Work order:
Transcribe the full listing below exactly.

Supplied material:
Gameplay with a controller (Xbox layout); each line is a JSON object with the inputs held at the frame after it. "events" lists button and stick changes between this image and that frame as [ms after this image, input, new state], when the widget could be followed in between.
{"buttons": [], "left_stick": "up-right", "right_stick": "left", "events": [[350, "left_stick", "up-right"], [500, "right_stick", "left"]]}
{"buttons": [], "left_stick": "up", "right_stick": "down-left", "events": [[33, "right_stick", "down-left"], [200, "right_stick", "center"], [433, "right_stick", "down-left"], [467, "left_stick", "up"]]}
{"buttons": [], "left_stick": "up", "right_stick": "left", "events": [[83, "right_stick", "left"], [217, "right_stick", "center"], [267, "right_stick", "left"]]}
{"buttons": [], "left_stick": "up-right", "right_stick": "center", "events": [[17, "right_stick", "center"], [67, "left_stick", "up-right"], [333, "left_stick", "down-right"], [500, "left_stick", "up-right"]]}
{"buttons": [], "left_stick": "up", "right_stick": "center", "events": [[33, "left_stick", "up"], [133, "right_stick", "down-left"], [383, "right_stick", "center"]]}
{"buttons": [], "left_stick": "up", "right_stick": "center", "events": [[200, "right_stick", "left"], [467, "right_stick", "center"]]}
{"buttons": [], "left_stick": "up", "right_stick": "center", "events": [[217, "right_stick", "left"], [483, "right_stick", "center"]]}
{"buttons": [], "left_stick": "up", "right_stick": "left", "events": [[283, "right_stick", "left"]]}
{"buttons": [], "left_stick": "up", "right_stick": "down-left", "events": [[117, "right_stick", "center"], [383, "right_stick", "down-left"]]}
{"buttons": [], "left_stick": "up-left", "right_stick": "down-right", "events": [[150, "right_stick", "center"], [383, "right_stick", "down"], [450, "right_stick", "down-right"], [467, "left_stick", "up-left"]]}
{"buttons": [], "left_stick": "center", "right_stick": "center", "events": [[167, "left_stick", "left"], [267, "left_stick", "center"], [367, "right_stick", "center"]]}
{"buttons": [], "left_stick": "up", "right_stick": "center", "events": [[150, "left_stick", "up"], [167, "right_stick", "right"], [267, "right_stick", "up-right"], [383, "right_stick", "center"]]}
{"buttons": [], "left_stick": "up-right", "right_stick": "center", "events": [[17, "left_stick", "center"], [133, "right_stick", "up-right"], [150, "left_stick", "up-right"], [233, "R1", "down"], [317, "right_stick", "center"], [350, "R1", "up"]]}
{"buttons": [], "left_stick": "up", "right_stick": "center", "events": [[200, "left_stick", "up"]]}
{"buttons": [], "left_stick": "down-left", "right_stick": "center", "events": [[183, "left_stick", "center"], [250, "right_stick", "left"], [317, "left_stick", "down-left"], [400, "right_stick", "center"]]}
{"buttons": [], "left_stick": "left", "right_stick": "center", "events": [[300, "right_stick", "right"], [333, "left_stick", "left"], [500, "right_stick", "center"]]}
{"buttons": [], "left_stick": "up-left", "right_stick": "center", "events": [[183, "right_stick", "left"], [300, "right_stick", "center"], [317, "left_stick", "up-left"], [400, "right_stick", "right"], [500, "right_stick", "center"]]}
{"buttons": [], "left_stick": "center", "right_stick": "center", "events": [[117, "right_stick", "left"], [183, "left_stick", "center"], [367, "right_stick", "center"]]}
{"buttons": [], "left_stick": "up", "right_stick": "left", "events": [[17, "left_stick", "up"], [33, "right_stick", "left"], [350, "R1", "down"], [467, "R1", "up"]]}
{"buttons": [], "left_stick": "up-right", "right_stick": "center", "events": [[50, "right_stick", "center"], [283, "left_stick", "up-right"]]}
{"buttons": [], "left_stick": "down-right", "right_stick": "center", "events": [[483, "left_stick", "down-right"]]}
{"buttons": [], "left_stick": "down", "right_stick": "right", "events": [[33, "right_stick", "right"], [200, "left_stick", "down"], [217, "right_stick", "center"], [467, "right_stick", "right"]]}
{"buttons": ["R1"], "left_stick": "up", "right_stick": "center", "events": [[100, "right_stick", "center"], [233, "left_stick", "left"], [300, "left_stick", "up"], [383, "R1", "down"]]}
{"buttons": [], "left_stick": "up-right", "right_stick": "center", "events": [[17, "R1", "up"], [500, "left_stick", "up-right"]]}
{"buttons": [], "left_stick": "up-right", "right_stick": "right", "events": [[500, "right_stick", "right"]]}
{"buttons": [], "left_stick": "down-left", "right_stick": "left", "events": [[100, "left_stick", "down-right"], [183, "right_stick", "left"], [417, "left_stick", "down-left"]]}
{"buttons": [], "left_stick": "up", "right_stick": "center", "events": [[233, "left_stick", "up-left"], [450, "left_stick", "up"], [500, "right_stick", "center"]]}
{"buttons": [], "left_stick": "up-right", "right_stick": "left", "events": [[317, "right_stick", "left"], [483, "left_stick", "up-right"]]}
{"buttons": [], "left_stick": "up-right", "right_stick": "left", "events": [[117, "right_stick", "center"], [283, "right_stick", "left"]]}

Completed exercise:
Gameplay with a controller (Xbox layout); each line is a JSON object with the inputs held at the frame after it. "events" lists button and stick changes between this image and that frame as [ms after this image, input, new state], when the widget could be followed in between.
{"buttons": [], "left_stick": "up-right", "right_stick": "left", "events": [[350, "left_stick", "up-right"], [500, "right_stick", "left"]]}
{"buttons": [], "left_stick": "up", "right_stick": "down-left", "events": [[33, "right_stick", "down-left"], [200, "right_stick", "center"], [433, "right_stick", "down-left"], [467, "left_stick", "up"]]}
{"buttons": [], "left_stick": "up", "right_stick": "left", "events": [[83, "right_stick", "left"], [217, "right_stick", "center"], [267, "right_stick", "left"]]}
{"buttons": [], "left_stick": "up-right", "right_stick": "center", "events": [[17, "right_stick", "center"], [67, "left_stick", "up-right"], [333, "left_stick", "down-right"], [500, "left_stick", "up-right"]]}
{"buttons": [], "left_stick": "up", "right_stick": "center", "events": [[33, "left_stick", "up"], [133, "right_stick", "down-left"], [383, "right_stick", "center"]]}
{"buttons": [], "left_stick": "up", "right_stick": "center", "events": [[200, "right_stick", "left"], [467, "right_stick", "center"]]}
{"buttons": [], "left_stick": "up", "right_stick": "center", "events": [[217, "right_stick", "left"], [483, "right_stick", "center"]]}
{"buttons": [], "left_stick": "up", "right_stick": "left", "events": [[283, "right_stick", "left"]]}
{"buttons": [], "left_stick": "up", "right_stick": "down-left", "events": [[117, "right_stick", "center"], [383, "right_stick", "down-left"]]}
{"buttons": [], "left_stick": "up-left", "right_stick": "down-right", "events": [[150, "right_stick", "center"], [383, "right_stick", "down"], [450, "right_stick", "down-right"], [467, "left_stick", "up-left"]]}
{"buttons": [], "left_stick": "center", "right_stick": "center", "events": [[167, "left_stick", "left"], [267, "left_stick", "center"], [367, "right_stick", "center"]]}
{"buttons": [], "left_stick": "up", "right_stick": "center", "events": [[150, "left_stick", "up"], [167, "right_stick", "right"], [267, "right_stick", "up-right"], [383, "right_stick", "center"]]}
{"buttons": [], "left_stick": "up-right", "right_stick": "center", "events": [[17, "left_stick", "center"], [133, "right_stick", "up-right"], [150, "left_stick", "up-right"], [233, "R1", "down"], [317, "right_stick", "center"], [350, "R1", "up"]]}
{"buttons": [], "left_stick": "up", "right_stick": "center", "events": [[200, "left_stick", "up"]]}
{"buttons": [], "left_stick": "down-left", "right_stick": "center", "events": [[183, "left_stick", "center"], [250, "right_stick", "left"], [317, "left_stick", "down-left"], [400, "right_stick", "center"]]}
{"buttons": [], "left_stick": "left", "right_stick": "center", "events": [[300, "right_stick", "right"], [333, "left_stick", "left"], [500, "right_stick", "center"]]}
{"buttons": [], "left_stick": "up-left", "right_stick": "center", "events": [[183, "right_stick", "left"], [300, "right_stick", "center"], [317, "left_stick", "up-left"], [400, "right_stick", "right"], [500, "right_stick", "center"]]}
{"buttons": [], "left_stick": "center", "right_stick": "center", "events": [[117, "right_stick", "left"], [183, "left_stick", "center"], [367, "right_stick", "center"]]}
{"buttons": [], "left_stick": "up", "right_stick": "left", "events": [[17, "left_stick", "up"], [33, "right_stick", "left"], [350, "R1", "down"], [467, "R1", "up"]]}
{"buttons": [], "left_stick": "up-right", "right_stick": "center", "events": [[50, "right_stick", "center"], [283, "left_stick", "up-right"]]}
{"buttons": [], "left_stick": "down-right", "right_stick": "center", "events": [[483, "left_stick", "down-right"]]}
{"buttons": [], "left_stick": "down", "right_stick": "right", "events": [[33, "right_stick", "right"], [200, "left_stick", "down"], [217, "right_stick", "center"], [467, "right_stick", "right"]]}
{"buttons": ["R1"], "left_stick": "up", "right_stick": "center", "events": [[100, "right_stick", "center"], [233, "left_stick", "left"], [300, "left_stick", "up"], [383, "R1", "down"]]}
{"buttons": [], "left_stick": "up-right", "right_stick": "center", "events": [[17, "R1", "up"], [500, "left_stick", "up-right"]]}
{"buttons": [], "left_stick": "up-right", "right_stick": "right", "events": [[500, "right_stick", "right"]]}
{"buttons": [], "left_stick": "down-left", "right_stick": "left", "events": [[100, "left_stick", "down-right"], [183, "right_stick", "left"], [417, "left_stick", "down-left"]]}
{"buttons": [], "left_stick": "up", "right_stick": "center", "events": [[233, "left_stick", "up-left"], [450, "left_stick", "up"], [500, "right_stick", "center"]]}
{"buttons": [], "left_stick": "up-right", "right_stick": "left", "events": [[317, "right_stick", "left"], [483, "left_stick", "up-right"]]}
{"buttons": [], "left_stick": "up-right", "right_stick": "left", "events": [[117, "right_stick", "center"], [283, "right_stick", "left"]]}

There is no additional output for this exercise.